Before Bugs and Daffy became the "Looney Tunes" icons that they are today Leon Schlesinger was trying to horn in on the success of Walt Disney and Al Jolson.
As any animation fetishist knows, a lot of cartoons that were made in the early days do not translate particularly well in today's world. The "banned" cartoon can range from World War 2 propaganda in which Bugs Bunny is saying pretty harsh things about the Japanese people to silver screen adaptations of "Little Black Sambo." Unlike the motion pictures in which real technical strides were made in the name of intolerance (i.e. The Birth of a Nation and Jazz Singer), the culturally inappropriate dated cartoon short just makes the modern audience member nauseous and squirmy. What's infinitely more interesting than going back and mulling over misinformed propaganda is looking at what strange lengths corporations would go to to fix mistakes from the "golden age" of animation. No example is more blatant than the original "Looney Tunes:" Bosko and Honey.
The Talk-Ink Kid (1929)
The preceding video is the first Bosko cartoon in which there are no strong themes of intolerance beyond an affectation of dialect and character design. The key concept to keep in mind is that this character is going to be known as the first Looney Tune, so even the mild trespasses of Bosko's origin can be seen as being responsible for political incorrectness latent in the schema.
Bosko at the Beach (1932)
By the time Bosko and Honey left Warner Brothers for MGM in the mid-thirties the racism at their root would become more blatant. The very derogatory illustration of poor black children would be the standard, though this fact is covered over online, good luck finding this video on YouTube in the U.S.
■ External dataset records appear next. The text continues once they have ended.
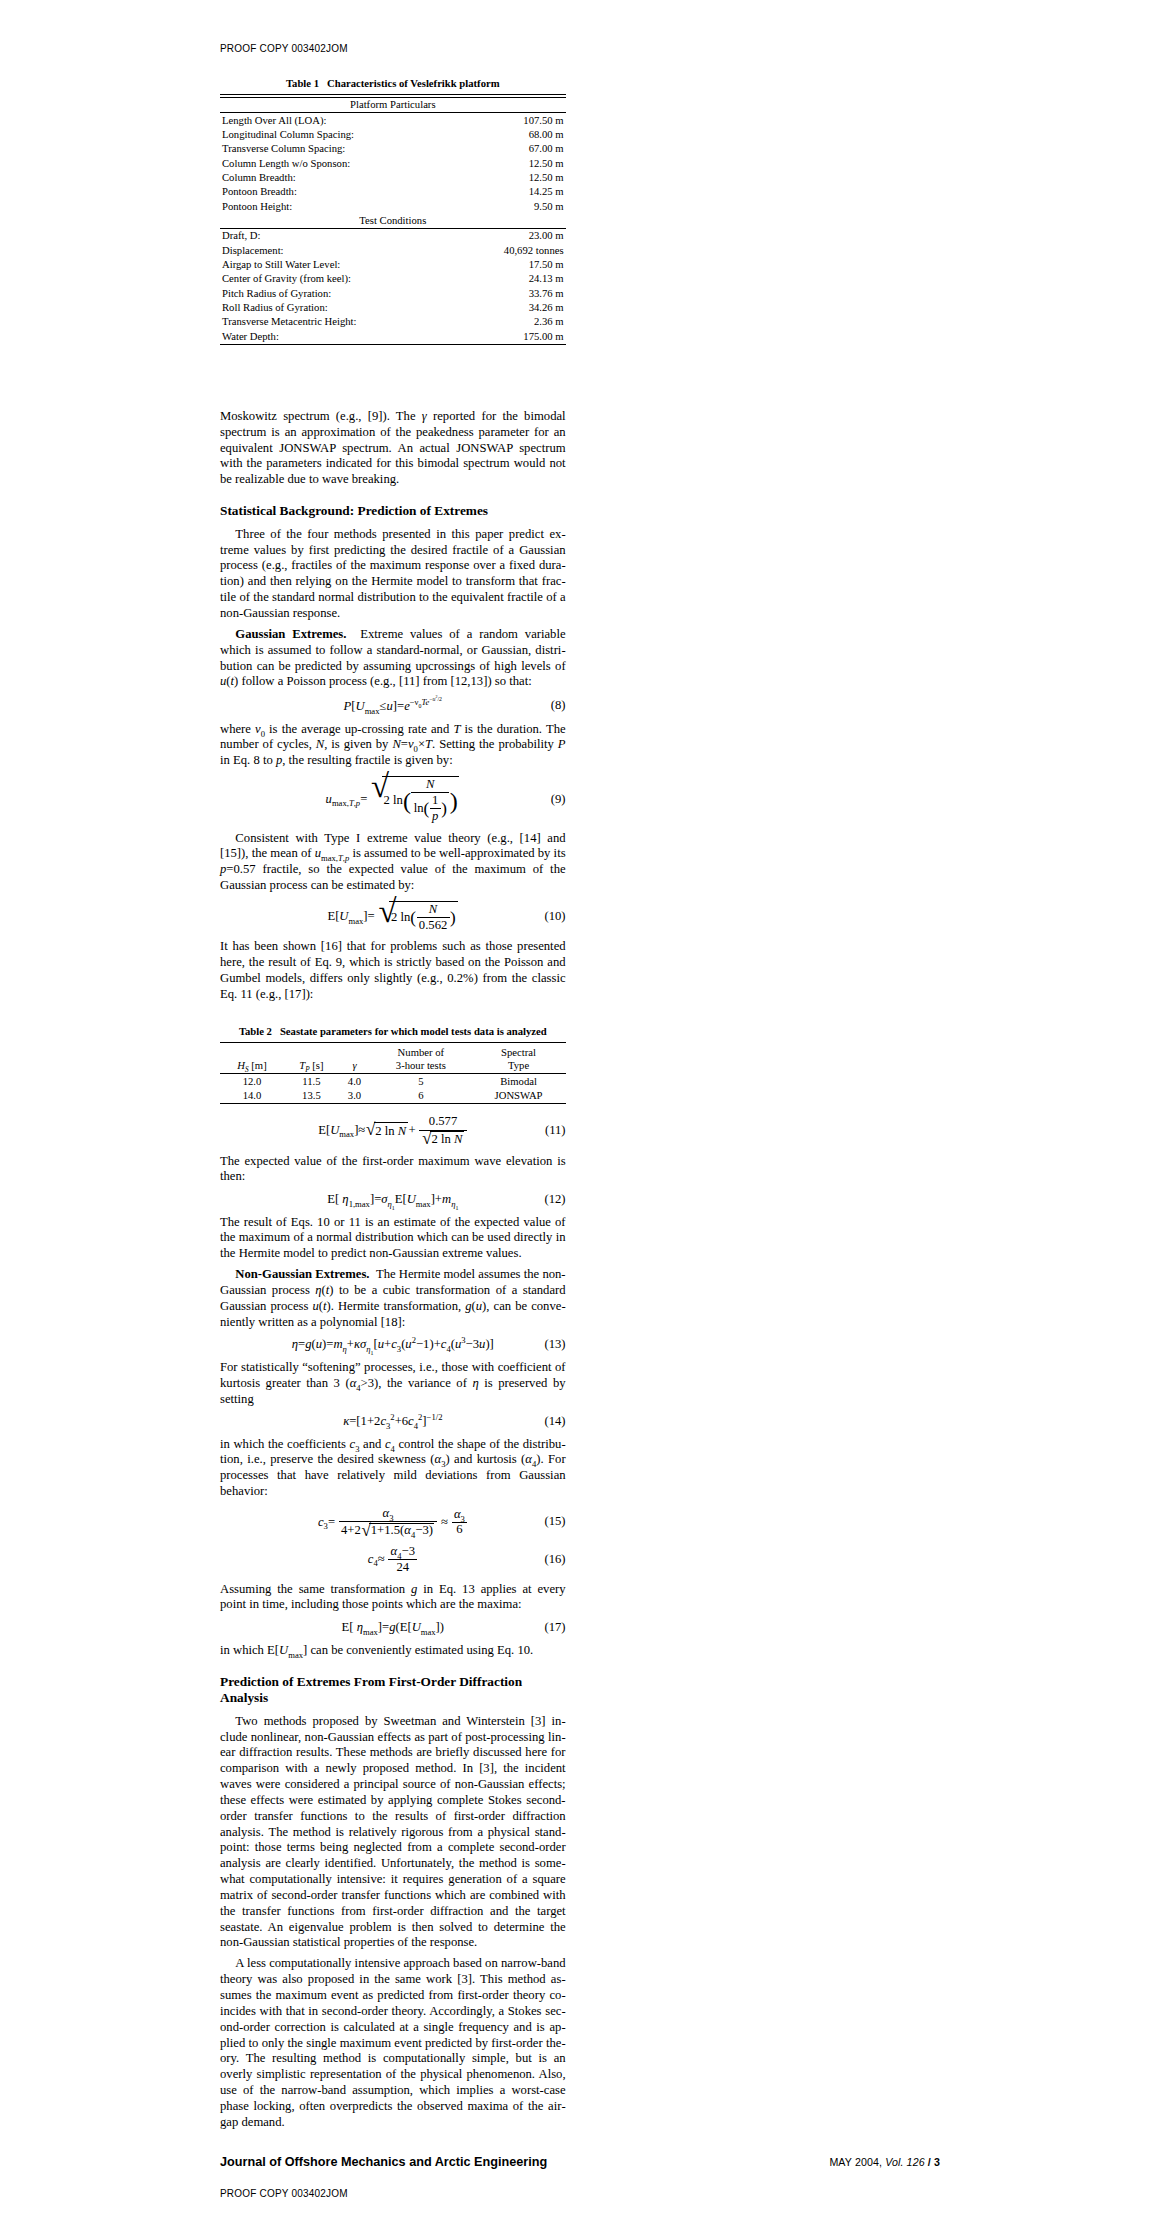PROOF COPY 003402JOM
Table 1 Characteristics of Veslefrikk platform
| Platform Particulars |
| Length Over All (LOA): | 107.50 m |
| Longitudinal Column Spacing: | 68.00 m |
| Transverse Column Spacing: | 67.00 m |
| Column Length w/o Sponson: | 12.50 m |
| Column Breadth: | 12.50 m |
| Pontoon Breadth: | 14.25 m |
| Pontoon Height: | 9.50 m |
| Test Conditions |
| Draft, D: | 23.00 m |
| Displacement: | 40,692 tonnes |
| Airgap to Still Water Level: | 17.50 m |
| Center of Gravity (from keel): | 24.13 m |
| Pitch Radius of Gyration: | 33.76 m |
| Roll Radius of Gyration: | 34.26 m |
| Transverse Metacentric Height: | 2.36 m |
| Water Depth: | 175.00 m |
Moskowitz spectrum (e.g., [9]). The γ reported for the bimodal spectrum is an approximation of the peakedness parameter for an equivalent JONSWAP spectrum. An actual JONSWAP spectrum with the parameters indicated for this bimodal spectrum would not be realizable due to wave breaking.
Statistical Background: Prediction of Extremes
Three of the four methods presented in this paper predict extreme values by first predicting the desired fractile of a Gaussian process (e.g., fractiles of the maximum response over a fixed duration) and then relying on the Hermite model to transform that fractile of the standard normal distribution to the equivalent fractile of a non-Gaussian response.
Gaussian Extremes. Extreme values of a random variable which is assumed to follow a standard-normal, or Gaussian, distribution can be predicted by assuming upcrossings of high levels of u(t) follow a Poisson process (e.g., [11] from [12,13]) so that:
P[Umax≤u]=e−ν0Te−u2/2 (8)
where ν0 is the average up-crossing rate and T is the duration. The number of cycles, N, is given by N=ν0×T. Setting the probability P in Eq. 8 to p, the resulting fractile is given by:
umax,T,p= 2 ln(Nln(1 p)) (9)
Consistent with Type I extreme value theory (e.g., [14] and [15]), the mean of umax,T,p is assumed to be well-approximated by its p=0.57 fractile, so the expected value of the maximum of the Gaussian process can be estimated by:
E[Umax]= 2 ln(N 0.562) (10)
It has been shown [16] that for problems such as those presented here, the result of Eq. 9, which is strictly based on the Poisson and Gumbel models, differs only slightly (e.g., 0.2%) from the classic Eq. 11 (e.g., [17]):
Table 2 Seastate parameters for which model tests data is analyzed
| H S [m] | T P [s] | γ | Number of 3-hour tests | Spectral Type |
| --- | --- | --- | --- | --- |
| 12.0 | 11.5 | 4.0 | 5 | Bimodal |
| 14.0 | 13.5 | 3.0 | 6 | JONSWAP |
E[Umax]≈2 ln N+ 0.5772 ln N (11)
The expected value of the first-order maximum wave elevation is then:
E[ η1,max]=ση1E[Umax]+mη1 (12)
The result of Eqs. 10 or 11 is an estimate of the expected value of the maximum of a normal distribution which can be used directly in the Hermite model to predict non-Gaussian extreme values.
Non-Gaussian Extremes. The Hermite model assumes the non-Gaussian process η(t) to be a cubic transformation of a standard Gaussian process u(t). Hermite transformation, g(u), can be conveniently written as a polynomial [18]:
η=g(u)=mη+κση1[u+c3(u2−1)+c4(u3−3u)] (13)
For statistically “softening” processes, i.e., those with coefficient of kurtosis greater than 3 (α4>3), the variance of η is preserved by setting
κ=[1+2c32+6c42]−1/2 (14)
in which the coefficients c3 and c4 control the shape of the distribution, i.e., preserve the desired skewness (α3) and kurtosis (α4). For processes that have relatively mild deviations from Gaussian behavior:
c3= α34+21+1.5(α4−3) ≈ α36 (15)
c4≈ α4−324 (16)
Assuming the same transformation g in Eq. 13 applies at every point in time, including those points which are the maxima:
E[ ηmax]=g(E[Umax]) (17)
in which E[Umax] can be conveniently estimated using Eq. 10.
Prediction of Extremes From First-Order Diffraction Analysis
Two methods proposed by Sweetman and Winterstein [3] include nonlinear, non-Gaussian effects as part of post-processing linear diffraction results. These methods are briefly discussed here for comparison with a newly proposed method. In [3], the incident waves were considered a principal source of non-Gaussian effects; these effects were estimated by applying complete Stokes second-order transfer functions to the results of first-order diffraction analysis. The method is relatively rigorous from a physical standpoint: those terms being neglected from a complete second-order analysis are clearly identified. Unfortunately, the method is somewhat computationally intensive: it requires generation of a square matrix of second-order transfer functions which are combined with the transfer functions from first-order diffraction and the target seastate. An eigenvalue problem is then solved to determine the non-Gaussian statistical properties of the response.
A less computationally intensive approach based on narrow-band theory was also proposed in the same work [3]. This method assumes the maximum event as predicted from first-order theory coincides with that in second-order theory. Accordingly, a Stokes second-order correction is calculated at a single frequency and is applied to only the single maximum event predicted by first-order theory. The resulting method is computationally simple, but is an overly simplistic representation of the physical phenomenon. Also, use of the narrow-band assumption, which implies a worst-case phase locking, often overpredicts the observed maxima of the airgap demand.
Journal of Offshore Mechanics and Arctic Engineering
MAY 2004, Vol. 126 / 3
PROOF COPY 003402JOM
This brings us to the crux of this post, that being the Tiny Toon Adventures attempt to revise our underlying notion of the very first Looney Tunes characters. One can only speculate how this episode was arranged. Did Spielberg have an affinity for the old Bosko cartoons or was a clean-up crew asked to go in and change Generation Y's perspective of early Warner Brothers animation? The latter is the correct answer. What's even more interesting is that the new revised versions of Bosko and Honey would go on to get their own Spielberg produced show, The Animaniacs.
Bosco in Person (1933)
It makes you wonder, did the Animaniacs come as a response to the cleanup, or was the cleanup necessary for the approval of a show like Animaniacs to run on the air? The revision of a literal existing Bosko and Honey cartoon may be very telling in regards to how unexpected the world wide web must have been in it's early days of inception. Most, if not all questions raised in this piece will probably never be posed to the director of Schindler's List, but maybe that's for the best.